На выборном пункте, полуживой, но все еще чувствующий себя в силах исполнить свой гражданский долг, он стал метать громы и молнии, узнав, что коммунисты в его округе не выставили кандидата. В тот же день он отправил в коммунистическую газету «Дейли Уоркер» письмо, где писал: «Я активно поддерживаю обновленную коммунистическую партию, я хотел голосовать за нее, но, не имея кандидата, принужден был голосовать за английскую рабочую партию». Это его успокоило.
В то лето, ровно за год до смерти, доктора предупредили близких, что он умирает: они теперь начали подозревать рак. Джип, после долгих колебаний, сказал отцу о том, что его ждет, и Уэллс был благодарен ему за это. Но страх оказался необоснованным, в корне болезни лежала тайна: слишком много органов было затронуто и находилось в состоянии почти полного бездействия, сердце внушало опасения, как и диабет, и начиналась та совершенно разрушавшая его усталость, от которой не было спасения и от которой в середине разговора он вдруг умолкал и засыпал.

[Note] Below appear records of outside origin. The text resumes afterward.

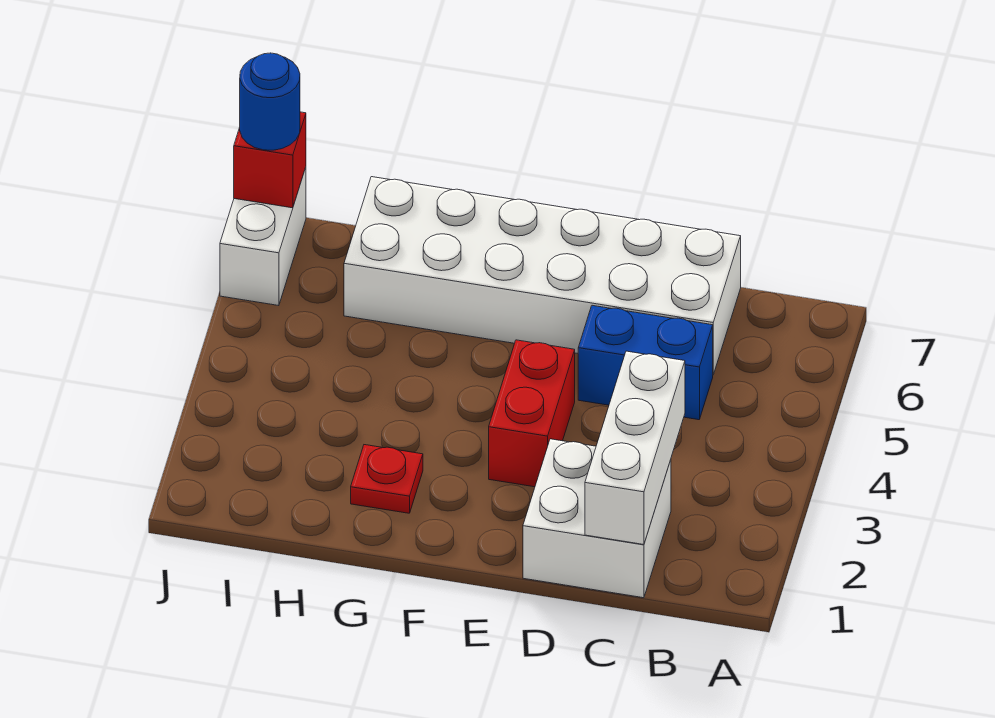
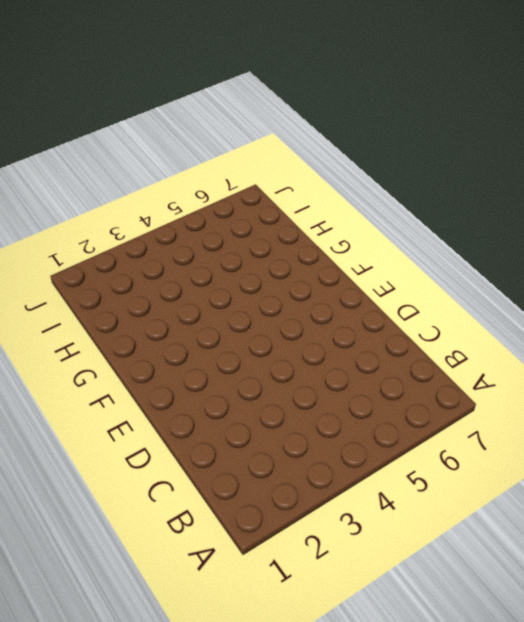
none -> white 2x2 brick [523,439,671,598]
none -> blue 1x2 brick [578,305,713,420]

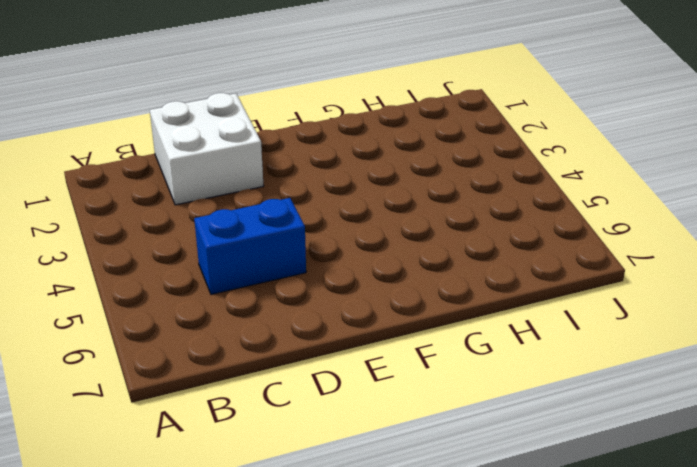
none -> white 2x6 brick [344,177,741,375]
none -> red 1x2 brick [489,340,575,487]

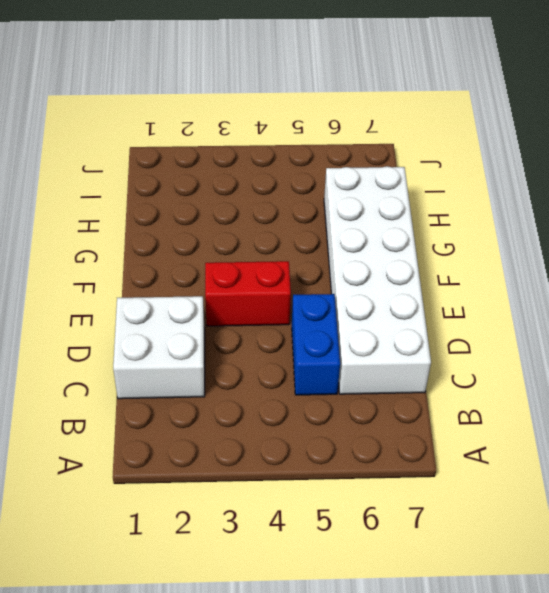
none -> red 1x1 plate [351,445,423,513]
none -> white 1x2 brick [220,168,306,306]

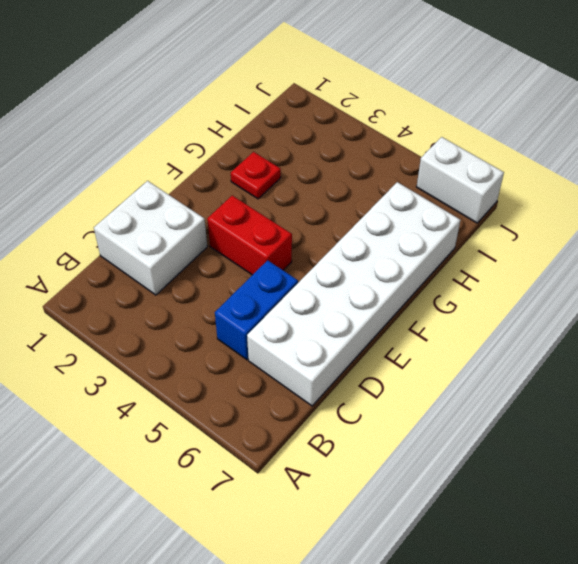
none -> white 1x3 brick [585,351,685,545]
none -> red 1x1 brick [234,112,306,208]

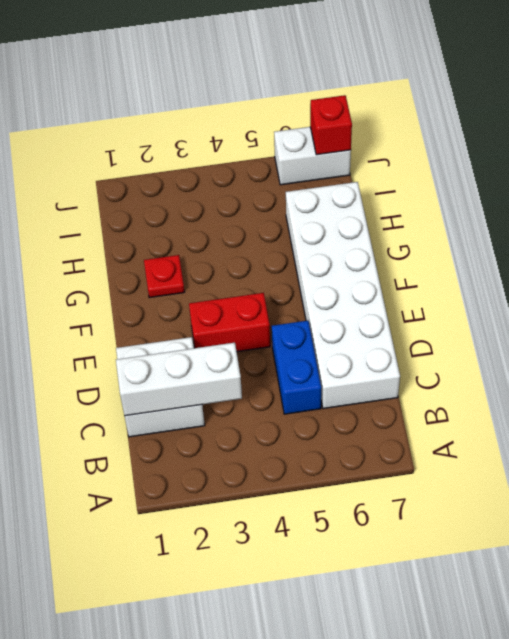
none -> blue 1x1 round brick [240,53,300,150]

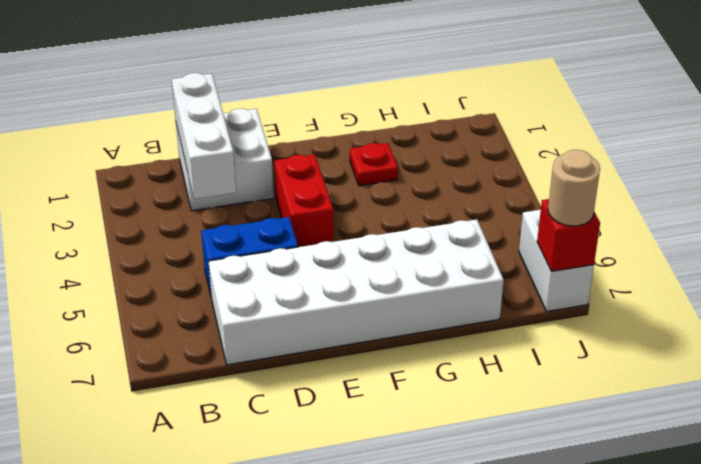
tan 1x1 round brick [548,150,600,226] -> blue 1x1 round brick [240,53,300,150]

В этот последний год он пытался написать то последнее, что еще казалось ему важным: о том, что бороться лучше, чем не бороться. Но его мучил вопрос: ну а если борьба безнадежна?.. Здесь было все: и идея природы, как главного врага человека, которого человек «не успел победить», и неминуемое исчезновение и человека с его разумом, и, может быть, вообще – всякой жизни на земле; и три миллиарда лет существования жизни на земле, которое оказалось ошибкой, и цитата из «Макбета» о том, что жизнь есть сказка, рассказанная идиотом, полная шума и бешенства, которая не значит ничего.
Оба сына – и Джип, и Энтони – старались утишить и утешить его в его последние месяцы, и потом уже, после его смерти, оба пытались по-разному оправдать его настроение, объяснив его каждый по-своему. Старший, профессор зоологии, сделал это в своем предисловии к последней исповеди Уэллса, где пытался объяснить читателям, что Уэллс, когда писал эти страницы («Дух в тупике»), был уже не тем человеком – писателем – мыслителем – пророком, которого знали его современники. Он ослабел физически, и постепенно ослабевало его сознание, и это было причиной стольких противоречий и неувязок в тексте. Одно из противоречий состоит в утверждении (в начале последнего текста Уэллса), что всякая жизнь во вселенной неминуемо кончится, и в другом (в конце текста) – что жизнь меняется, но никогда не кончается. Это дает автору комментария возможность предположить, что все не так уж страшно, и мрачно, и безнадежно в пророчествах его отца. Уэллс, по словам профессора зоологии, даже предполагал, что то «новое животное, которое появится когда-нибудь в будущем» (через миллионы лет), не будет похоже на человека, а будет совершеннее, и что человек в конце концов сыграл свою роль и должен быть заменен чем-то новым.